» **WHAT IS NEEDED**
Please repeat exactly the lines below from the line with "August 2016" to the line with "excellent live aboard", including both, and leave out every picture.

Collected data:
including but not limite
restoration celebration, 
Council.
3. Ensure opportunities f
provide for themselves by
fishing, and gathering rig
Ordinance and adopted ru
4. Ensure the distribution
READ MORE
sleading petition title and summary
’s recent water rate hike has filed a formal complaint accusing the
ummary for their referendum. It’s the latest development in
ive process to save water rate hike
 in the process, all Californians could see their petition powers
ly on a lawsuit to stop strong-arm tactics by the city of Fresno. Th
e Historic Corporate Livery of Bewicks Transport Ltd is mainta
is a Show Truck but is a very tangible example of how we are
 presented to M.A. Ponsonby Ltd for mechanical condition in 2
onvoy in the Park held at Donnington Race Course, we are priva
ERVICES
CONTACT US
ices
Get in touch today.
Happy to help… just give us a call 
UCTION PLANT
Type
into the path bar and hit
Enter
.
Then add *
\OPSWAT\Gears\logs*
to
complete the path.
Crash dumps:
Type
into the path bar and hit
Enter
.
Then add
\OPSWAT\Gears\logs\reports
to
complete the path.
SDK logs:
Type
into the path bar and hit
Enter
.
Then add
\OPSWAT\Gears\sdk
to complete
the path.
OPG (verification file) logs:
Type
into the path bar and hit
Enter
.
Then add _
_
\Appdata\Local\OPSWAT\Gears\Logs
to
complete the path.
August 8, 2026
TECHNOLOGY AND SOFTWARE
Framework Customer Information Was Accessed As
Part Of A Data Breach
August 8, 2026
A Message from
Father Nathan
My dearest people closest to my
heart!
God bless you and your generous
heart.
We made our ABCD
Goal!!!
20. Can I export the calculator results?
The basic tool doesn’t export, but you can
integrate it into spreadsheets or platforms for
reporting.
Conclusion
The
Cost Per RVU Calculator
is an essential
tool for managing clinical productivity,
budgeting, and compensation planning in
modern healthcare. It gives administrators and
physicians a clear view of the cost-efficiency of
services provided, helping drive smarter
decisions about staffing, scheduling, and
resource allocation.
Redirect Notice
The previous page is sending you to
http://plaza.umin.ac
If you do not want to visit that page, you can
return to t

==

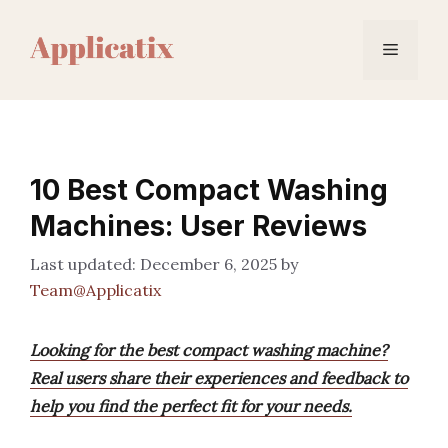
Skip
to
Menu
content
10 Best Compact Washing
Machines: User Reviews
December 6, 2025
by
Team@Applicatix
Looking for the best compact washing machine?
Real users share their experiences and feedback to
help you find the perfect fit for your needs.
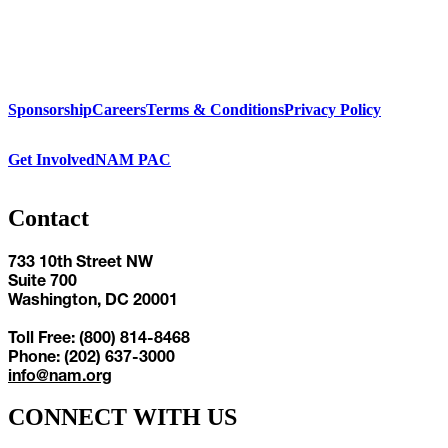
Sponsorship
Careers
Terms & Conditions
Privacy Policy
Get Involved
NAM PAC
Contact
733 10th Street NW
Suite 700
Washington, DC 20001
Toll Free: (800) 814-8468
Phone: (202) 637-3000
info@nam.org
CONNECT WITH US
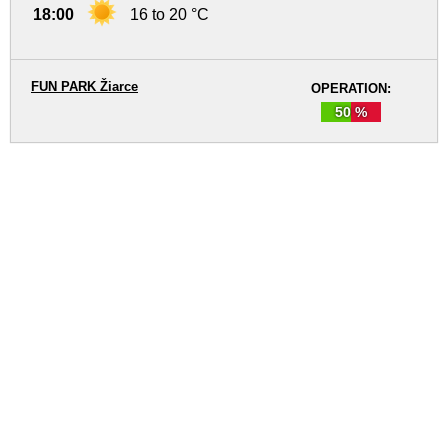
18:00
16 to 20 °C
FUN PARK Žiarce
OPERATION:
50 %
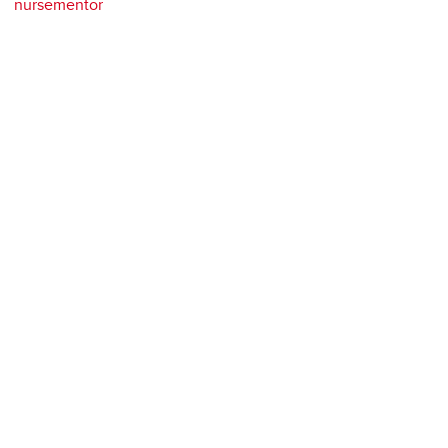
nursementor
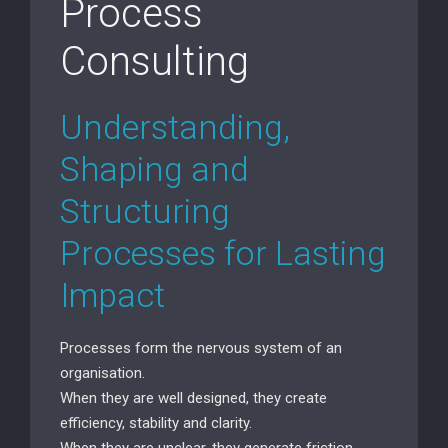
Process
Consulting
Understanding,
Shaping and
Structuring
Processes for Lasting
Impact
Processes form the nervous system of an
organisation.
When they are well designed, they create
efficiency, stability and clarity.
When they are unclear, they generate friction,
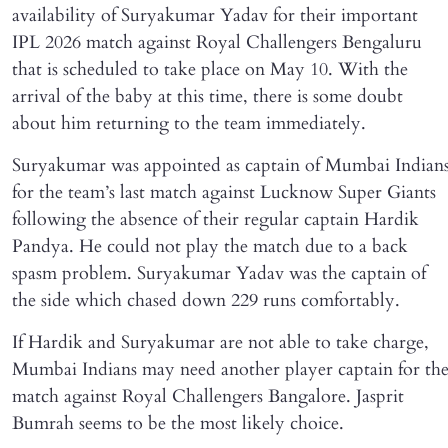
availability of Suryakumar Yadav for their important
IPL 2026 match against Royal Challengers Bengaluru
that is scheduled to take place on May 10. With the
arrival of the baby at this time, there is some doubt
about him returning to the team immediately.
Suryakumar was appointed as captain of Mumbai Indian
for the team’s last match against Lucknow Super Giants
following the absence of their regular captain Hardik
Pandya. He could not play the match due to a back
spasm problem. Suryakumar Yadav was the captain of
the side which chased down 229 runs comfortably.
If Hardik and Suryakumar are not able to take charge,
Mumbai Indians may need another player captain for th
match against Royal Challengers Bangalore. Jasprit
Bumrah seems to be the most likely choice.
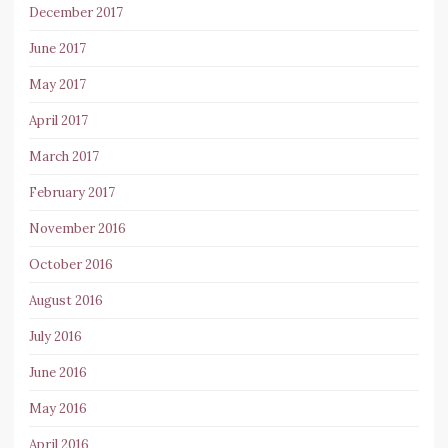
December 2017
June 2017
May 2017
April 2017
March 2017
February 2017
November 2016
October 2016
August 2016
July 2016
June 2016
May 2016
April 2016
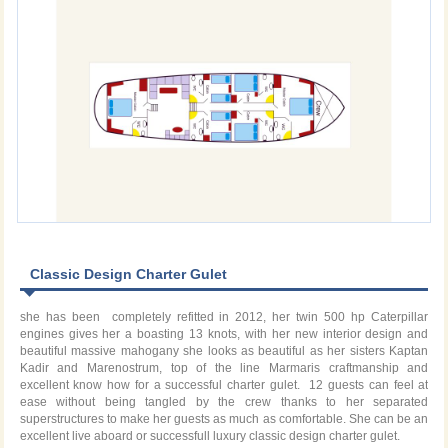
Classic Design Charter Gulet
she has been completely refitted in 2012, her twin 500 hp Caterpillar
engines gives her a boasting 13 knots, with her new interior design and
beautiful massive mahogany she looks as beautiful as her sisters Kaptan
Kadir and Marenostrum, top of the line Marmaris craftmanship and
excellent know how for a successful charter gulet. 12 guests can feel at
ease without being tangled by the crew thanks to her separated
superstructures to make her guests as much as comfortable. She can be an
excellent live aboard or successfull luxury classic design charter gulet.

» **RESULT**
August 2016
July 2016
June 2016
May 2016
April 2016
Classic Design Charter Gulet
she has been completely refitted in 2012, her twin 500 hp Caterpillar
engines gives her a boasting 13 knots, with her new interior design and
beautiful massive mahogany she looks as beautiful as her sisters Kaptan
Kadir and Marenostrum, top of the line Marmaris craftmanship and
excellent know how for a successful charter gulet. 12 guests can feel at
ease without being tangled by the crew thanks to her separated
superstructures to make her guests as much as comfortable. She can be an
excellent live aboard or successfull luxury classic design charter gulet.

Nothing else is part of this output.